YOUR INSTRUCTIONS ▸ Exactly the lines from the line containing "14: (411, 284)" through the final line of the entries below must be returned, and only those, without pictures.

[Start of Attachment]

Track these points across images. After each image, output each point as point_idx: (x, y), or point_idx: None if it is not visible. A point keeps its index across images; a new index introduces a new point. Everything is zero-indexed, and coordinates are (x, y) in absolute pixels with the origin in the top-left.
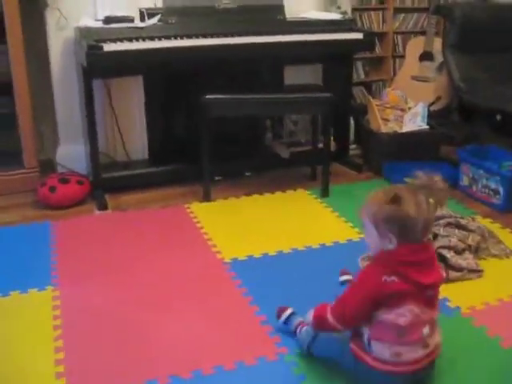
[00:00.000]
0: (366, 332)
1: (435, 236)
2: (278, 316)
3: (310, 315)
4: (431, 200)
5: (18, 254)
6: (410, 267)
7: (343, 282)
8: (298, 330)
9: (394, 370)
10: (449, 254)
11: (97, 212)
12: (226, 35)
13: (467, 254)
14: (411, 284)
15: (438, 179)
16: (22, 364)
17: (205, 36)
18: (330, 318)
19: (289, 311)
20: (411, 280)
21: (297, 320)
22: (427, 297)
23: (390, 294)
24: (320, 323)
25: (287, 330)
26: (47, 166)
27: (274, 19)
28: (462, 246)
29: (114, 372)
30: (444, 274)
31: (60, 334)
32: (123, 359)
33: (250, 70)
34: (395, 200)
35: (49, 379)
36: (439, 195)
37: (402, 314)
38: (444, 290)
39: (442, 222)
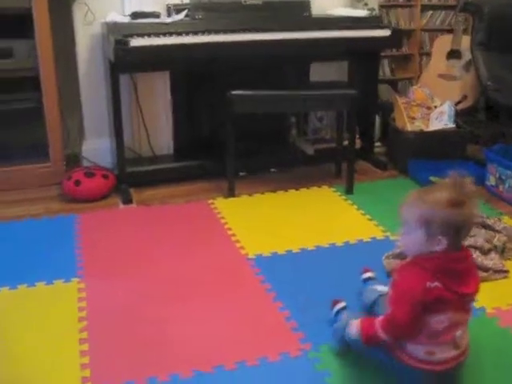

[End of Attachment]

WRITTEN SOLUTION ▸
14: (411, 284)
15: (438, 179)
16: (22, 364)
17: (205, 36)
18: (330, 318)
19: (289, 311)
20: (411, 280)
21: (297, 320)
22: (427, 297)
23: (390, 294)
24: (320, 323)
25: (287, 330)
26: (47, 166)
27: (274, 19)
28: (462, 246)
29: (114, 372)
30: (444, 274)
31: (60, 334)
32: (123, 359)
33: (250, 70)
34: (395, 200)
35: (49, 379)
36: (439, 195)
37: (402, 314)
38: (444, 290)
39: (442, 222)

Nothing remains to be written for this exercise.